Minimal Demo

Say you or your organization needs to store Datasets, each containing a set of File we will go over the following minimal example.

demo.py
import marshmallow as ma
from marshmallow import fields as mf
import sqlalchemy as sa
from sqlalchemy import orm as sao
from typing import List
import uvicorn

import biodm as bd
from biodm import config
from biodm.components.controllers import ResourceController, S3Controller


# Tables
class Dataset(bd.components.Versioned, bd.components.Base):
    id = Column(Integer, primary_key=True, autoincrement=not 'sqlite' in str(config.DATABASE_URL))
    name          : sao.Mapped[str]          = sa.Column(sa.String(50),                   nullable=False)
    description   : sao.Mapped[str]          = sa.Column(sa.String(500),                  nullable=False)
    username_owner: sao.Mapped[int]          = sa.Column(sa.ForeignKey("USER.username"),  nullable=False)
    owner         : sao.Mapped["User"]       = sao.relationship(foreign_keys=[username_owner])
    files         : sao.Mapped[List["File"]] = sao.relationship(back_populates="dataset")

class File(bd.components.S3File, bd.components.Base):
    id                         = sa.Column(sa.Integer,                    primary_key=True)
    dataset_id                 = sa.Column(sa.ForeignKey("DATASET.id"),   nullable=False)
    dataset: sao.Mapped["Dataset"] = sao.relationship(back_populates="files", single_parent=True, foreign_keys=[dataset_id])

# Schemas
class DatasetSchema(ma.Schema):
    id             = mf.Integer()
    version        = mf.Integer()
    name           = mf.String(required=True)
    description    = mf.String(required=False)
    username_owner = mf.String(required=True, load_only=True)
    owner          = mf.Nested("UserSchema")
    files          = mf.List(mf.Nested("FileSchema"))

class FileSchema(ma.Schema):
    id             = mf.Integer()
    filename       = mf.String(required=True)
    extension      = mf.String(required=True)
    size           = mf.Integer(required=True)
    url            = mf.String(                 dump_only=True)
    ready          = mf.Bool(                   dump_only=True)
    dataset_id     = mf.Integer(required=True,  load_only=True)
    dataset        = mf.Nested("DatasetSchema")

# Controllers
class DatasetController(ResourceController):
    def __init__(self, app) -> None:
        super().__init__(app=app)

class FileController(S3Controller):
    def __init__(self, app) -> None:
        super().__init__(app=app)

# Server
def main():
    return bd.Api(debug=True, controllers=[DatasetController, FileController],)

if __name__ == "__main__":
    uvicorn.run(
        f"{__name__}:main", factory=True,
        host=bd.config.SERVER_HOST, port=bd.config.SERVER_PORT,
        loop="uvloop", log_level="debug", access_log=False
    )

And voilà, If your use case is very basic it is a simple as that.

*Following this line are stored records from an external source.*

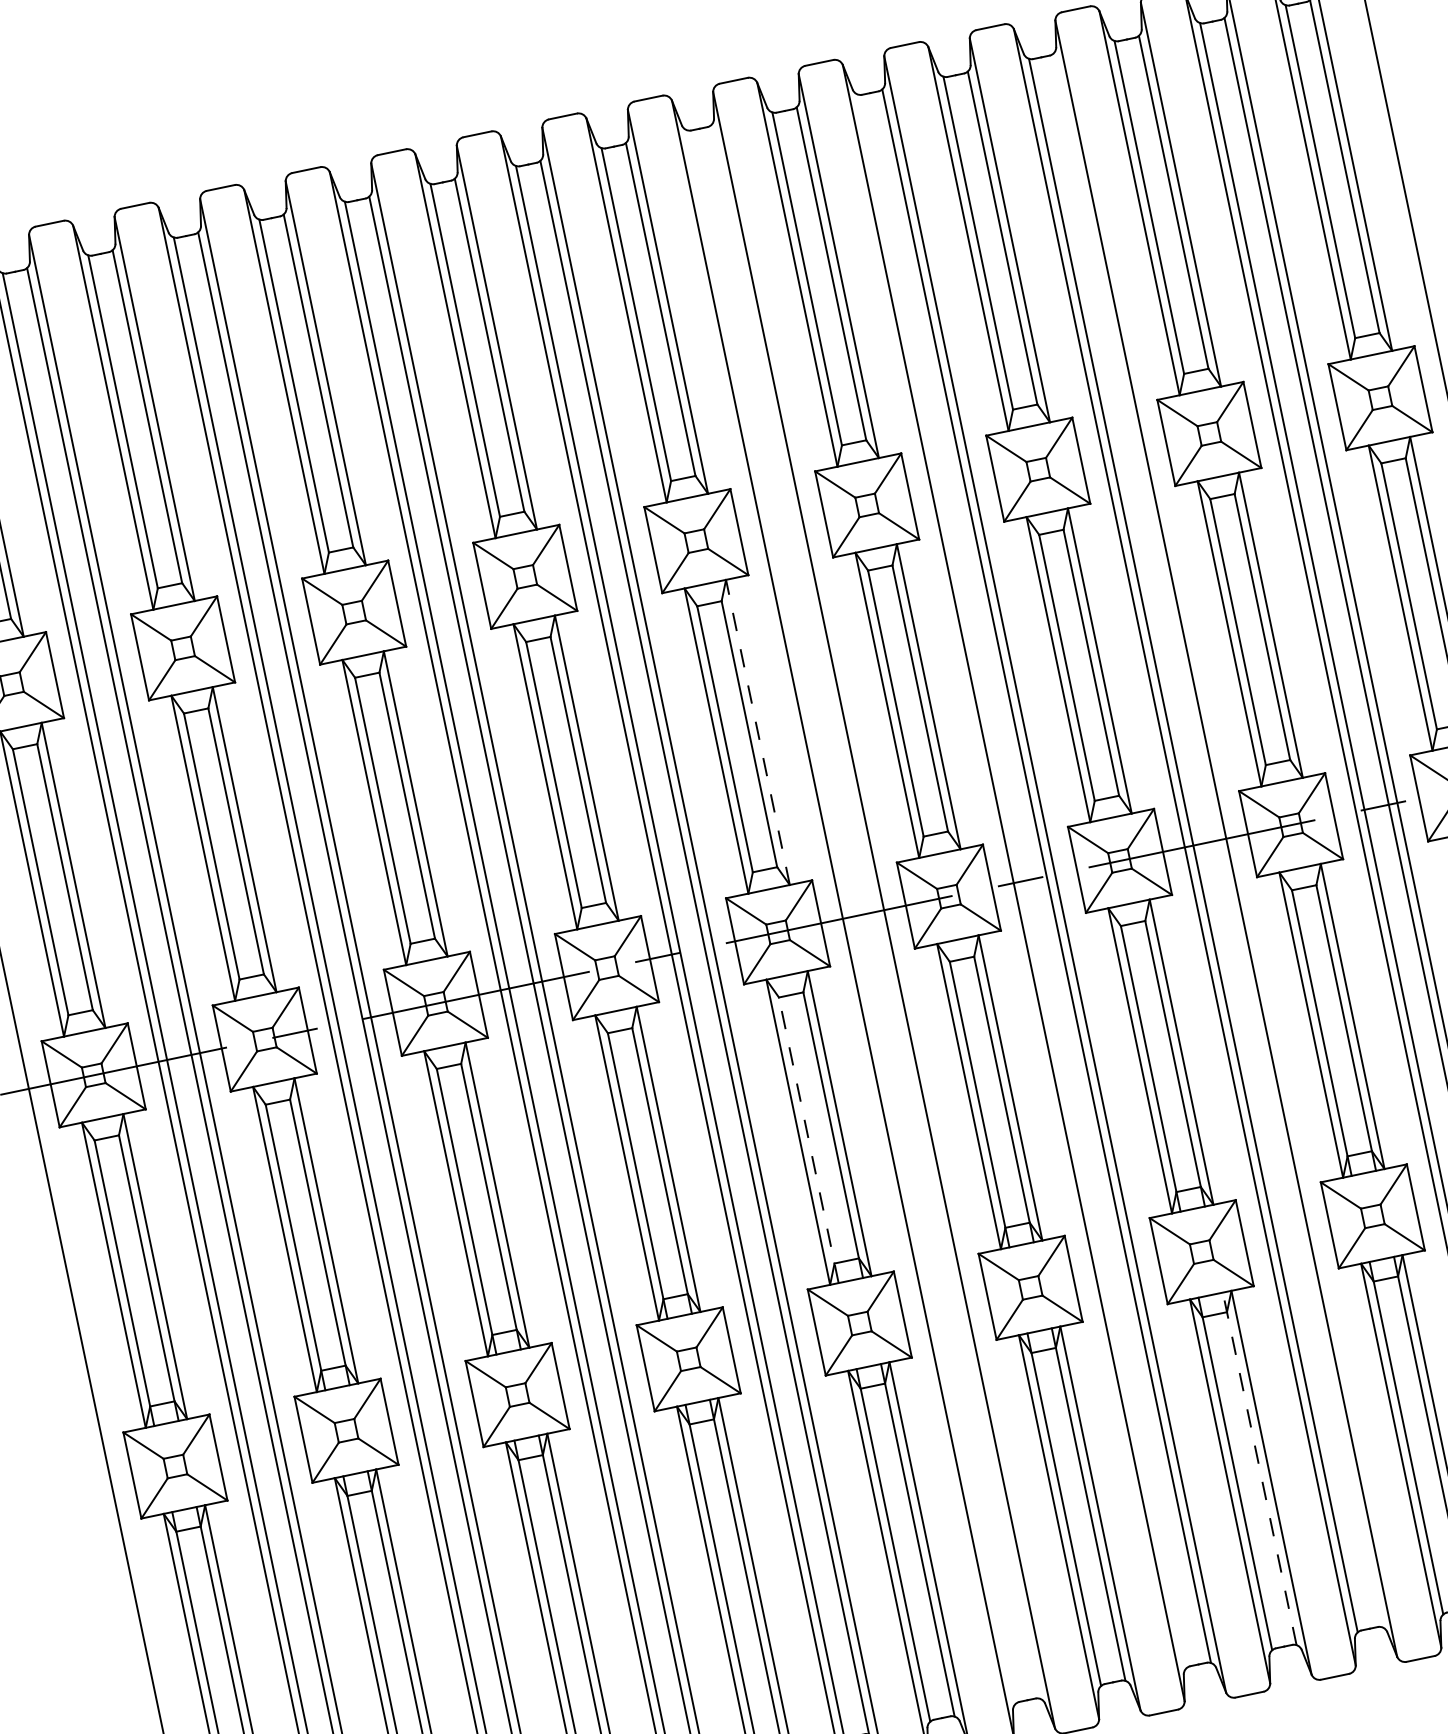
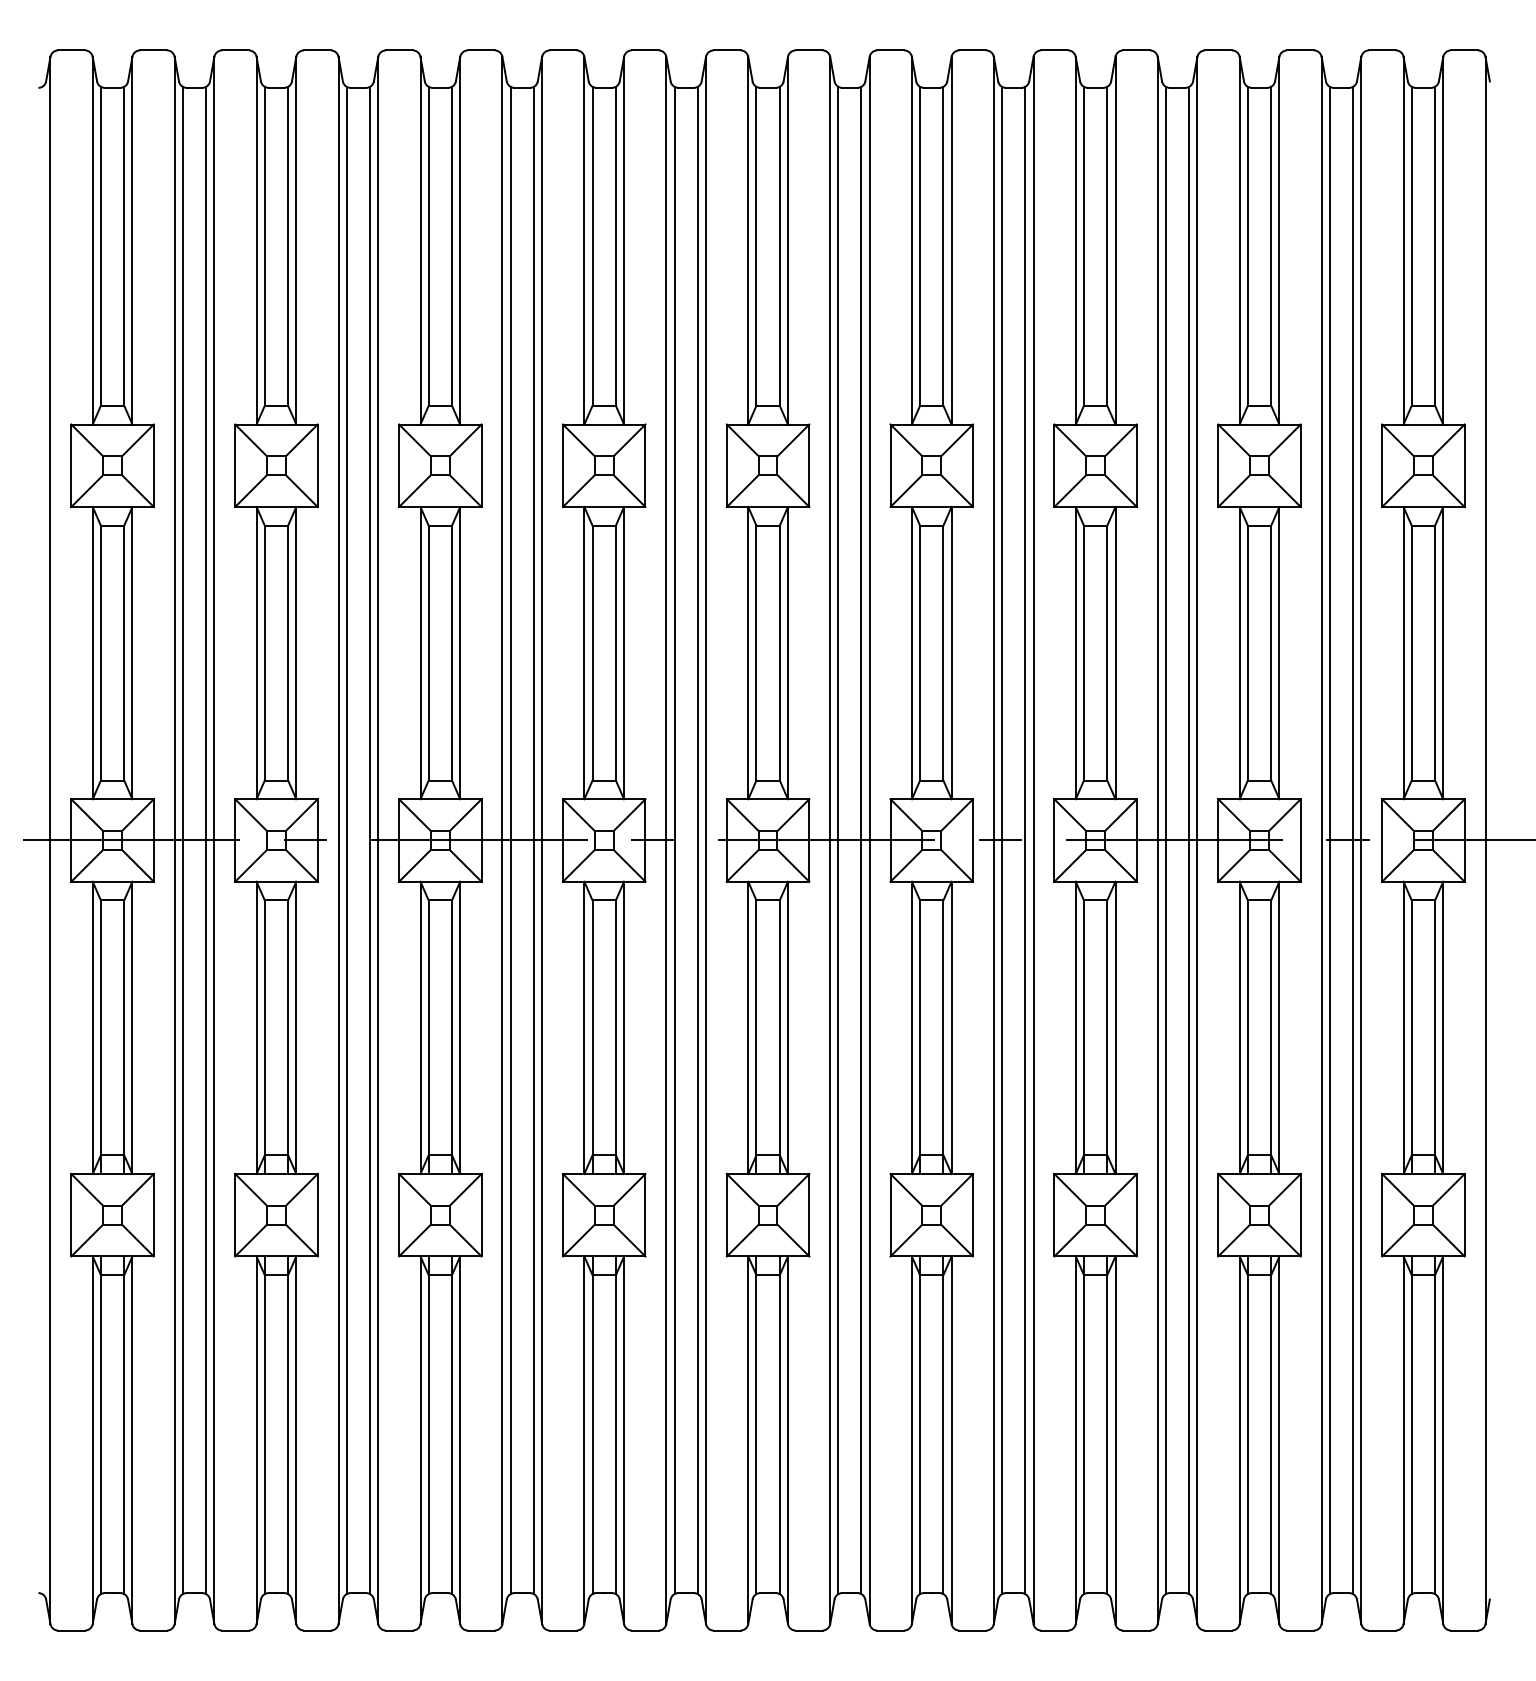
line: (757, 731) -> (787, 652), dashed -> solid
line: (1218, 840) -> (1189, 840), added
line: (1022, 881) -> (1002, 840), added
line: (875, 912) -> (861, 840), added
line: (851, 917) -> (838, 840), added
line: (808, 1140) -> (756, 1037), dashed -> solid
line: (1259, 1469) -> (1107, 1425), dashed -> solid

This tiny codebase deploys a server with two new RESTful resources, accessible respectively at /files and /datasets.

Importantly /schema, /files/schema, /datasets/schema will let you, or an OpenAPISchema v3.0.0 compliant tool, discover all possible routes.

Moreover, it comes with two preset resources /users, /groups that are required for permission management down the road.

All incoming Requests are logged in History table

Let’s examine some key points:

Naming convention

Sticking to the simple naming convention introduced above for the three required components to add a new respource lets BioDM easily infer their relationships from name lookup in registries.

  • Table: name of the resource in singular

  • Schema: same prefixed by Schema

  • Controller: same prefixed by controller

Note

This is the Zen approach. You may however name those as you please and manually set relationships in Controller’s __init__ method.

Base Resource

For a resource that is not interacting with an external serivce, this is covered by pairing BioDM’s SQLAlchemy Declarative Base and ResourceController components.

File management

Note

At the moment, s3 protocol, using pre-signed url, only.

S3File base class set on a table, populates it with a set of Column fields essential for the task. All but ready flag may be seen on FileSchema.

S3Controller will then populate upload_form field when creating a new resource at /files. This is a stringified form for direct upload on the storage bay. Once the file is uploaded, readiness flag is set to true. From that point on, urls to download the file can be obtained by visiting GET /files/{id}/download

Versioning

Dataset inheriting from Versioned will populate an extra version column as primary key, making the overall key ('id', 'version',)

Versioned resources are read-only, eventual updates have to pass by PUT /datasets/{id}_{version}/release route that will produce a new resource, incrementing version.

Note

Nothing prevents you from expanding further on that primary key in your table class.

Warning

SQLite doesn’t support autoincrement in the case of a composite primary key. BioDM will populate the canonical leading id column at the cost of an extra request to fetch max id before inserting. Other configuration will yield errors.